━━ Available data ━━
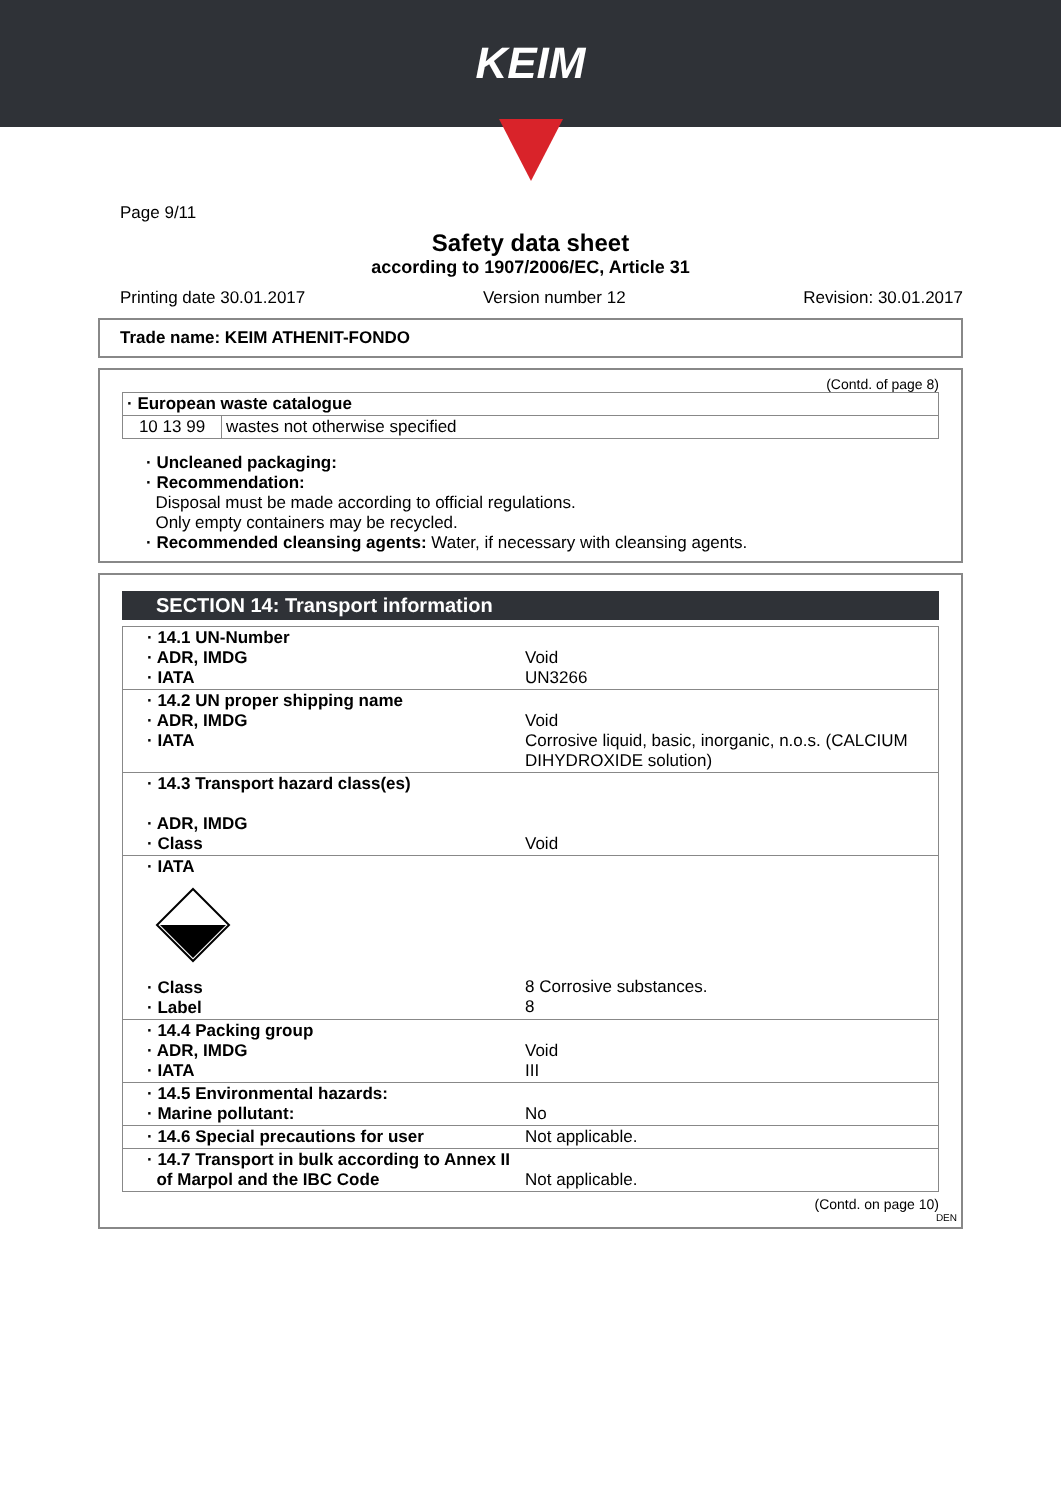KEIM
Page 9/11
Safety data sheet
according to 1907/2006/EC, Article 31
Printing date 30.01.2017 Version number 12 Revision: 30.01.2017
Trade name: KEIM ATHENIT-FONDO
(Contd. of page 8)
| · European waste catalogue | |
| 10 13 99 | wastes not otherwise specified |
· Uncleaned packaging:
· Recommendation:
Disposal must be made according to official regulations.
Only empty containers may be recycled.
· Recommended cleansing agents: Water, if necessary with cleansing agents.
SECTION 14: Transport information
| · 14.1 UN-Number · ADR, IMDG · IATA | Void UN3266 |
| · 14.2 UN proper shipping name · ADR, IMDG · IATA | Void Corrosive liquid, basic, inorganic, n.o.s. (CALCIUM DIHYDROXIDE solution) |
| · 14.3 Transport hazard class(es) · ADR, IMDG · Class | Void |
| · IATA · Class · Label | 8 Corrosive substances. 8 |
| · 14.4 Packing group · ADR, IMDG · IATA | Void III |
| · 14.5 Environmental hazards: · Marine pollutant: | No |
| · 14.6 Special precautions for user | Not applicable. |
| · 14.7 Transport in bulk according to Annex II of Marpol and the IBC Code | Not applicable. |
(Contd. on page 10)
DEN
━━━
Go to the line with "Disposal must be" in the entries above and repeat every line from there through the line with "Void UN3266 |", exactly and with no other text.

Disposal must be made according to official regulations.
Only empty containers may be recycled.
· Recommended cleansing agents: Water, if necessary with cleansing agents.
SECTION 14: Transport information
| · 14.1 UN-Number · ADR, IMDG · IATA | Void UN3266 |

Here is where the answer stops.